Presented in its original 1:85:1 aspect ratio, the freshly-minted transfer displays outstanding shadow details, allowing viewers to revel in the wreckage and mayhem of the big, nighttime finale at Chernobyl. Comparative to the other films in the series, the cinematography of Jonathan Sela is a unique choice, as contrast falls on the lower end of the grayscale, creating a rather downcast and bleak look to the whole film. Still, visibility of background information remains intact, and whites are cleanly resolved. A heavily restrained color palette adds to the dreary appearance, but for the most part, primaries are accurate and nicely saturated with natural, revealing facial complexions. Black levels are also true and spot-on with many scenes of shadows penetrating deep into the frame, giving McClane fans a fantastic video to enjoy.

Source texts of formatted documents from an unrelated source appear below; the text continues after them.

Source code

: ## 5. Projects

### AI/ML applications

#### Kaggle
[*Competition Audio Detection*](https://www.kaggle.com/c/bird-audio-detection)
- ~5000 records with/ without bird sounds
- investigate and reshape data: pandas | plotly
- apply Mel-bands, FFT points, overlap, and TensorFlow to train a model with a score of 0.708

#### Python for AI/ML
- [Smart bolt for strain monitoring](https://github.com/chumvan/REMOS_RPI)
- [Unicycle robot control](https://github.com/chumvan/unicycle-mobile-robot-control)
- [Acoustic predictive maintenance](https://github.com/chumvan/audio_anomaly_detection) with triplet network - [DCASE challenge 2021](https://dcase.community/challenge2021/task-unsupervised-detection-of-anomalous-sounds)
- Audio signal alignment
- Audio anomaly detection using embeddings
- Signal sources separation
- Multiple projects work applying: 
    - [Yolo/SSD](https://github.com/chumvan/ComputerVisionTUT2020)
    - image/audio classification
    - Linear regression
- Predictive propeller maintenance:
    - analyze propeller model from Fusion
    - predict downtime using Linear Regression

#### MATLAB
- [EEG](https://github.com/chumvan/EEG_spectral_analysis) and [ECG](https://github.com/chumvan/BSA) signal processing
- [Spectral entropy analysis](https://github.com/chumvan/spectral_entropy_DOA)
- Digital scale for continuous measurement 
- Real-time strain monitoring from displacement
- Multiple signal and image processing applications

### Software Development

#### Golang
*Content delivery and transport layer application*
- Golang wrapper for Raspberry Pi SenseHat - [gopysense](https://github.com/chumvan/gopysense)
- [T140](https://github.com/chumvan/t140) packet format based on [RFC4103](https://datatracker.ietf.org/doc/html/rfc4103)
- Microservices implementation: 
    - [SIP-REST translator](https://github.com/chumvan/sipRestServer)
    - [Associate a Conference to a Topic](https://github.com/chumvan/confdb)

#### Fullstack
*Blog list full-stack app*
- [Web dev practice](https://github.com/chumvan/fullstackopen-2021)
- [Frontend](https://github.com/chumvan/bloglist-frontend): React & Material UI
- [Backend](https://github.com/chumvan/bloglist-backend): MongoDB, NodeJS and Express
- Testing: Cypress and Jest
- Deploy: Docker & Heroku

Without question, the best part of 'A Good Day' is this explosive, hard-hitting and earth-shattering DTS-HD Master Audio soundtrack that will overwhelm and leave listeners wishing the movie were actually better. Right from the start, the music of Marco Beltrami spreads to the back speakers and fills the room with a sense of excitement and unease. While several discrete effects during quieter moments widen the soundfield with great directionality, dialogue maintains superb clarity and intelligibility in the front. Once the story shifts into high-gear, namely the spectacular car chase through Moscow, the mayhem of traffic noise is heard all around, enveloping the viewer with edge-of-your-seat realism.
Along the front soundstage, panning is flawless as the movement of the vehicles smoothly travel from one speaker to the next and suddenly rush to the rears effortlessly. The sounds of bullets and helicopters also fly in all directions with stunning authenticity. Through all this, the mid-range remains sharply detailed and superbly dynamic, allowing every shard of glass, the tiniest debris fragment and the grinding of crashing metal to be plainly heard without missing a beat. But the real showstopper is a decisively authoritative and seismic low-end that will undoubtedly push the capabilities of your subwoofer. There are many moments of fun ultra-low frequencies that will make your sofa shake and walls rattle along with several other bits that are highly-responsive and precise. So if your sub can handle it, play this awesome lossless mix loud because it earns my vote for one of the best high-rez tracks of the year.
The latest installment to the 'Die Hard' franchise is an unfortunate disappointment story-wise with villains that fail to be much of a threat to Bruce Willis's everyday anti-hero. Amazingly, the movie somehow still manages to be slightly entertaining thanks to the work of director John Moore and his crew who create some stunningly elaborate action sequences. The Blu-ray arrives with a tough and gritty picture quality that certainly impresses, while the lossless audio is a fantastic, reference-quality presentation of explosive action. A healthy collection of supplements rounds out the entire set, but in the end, the package is another bad flick arriving on a good disc.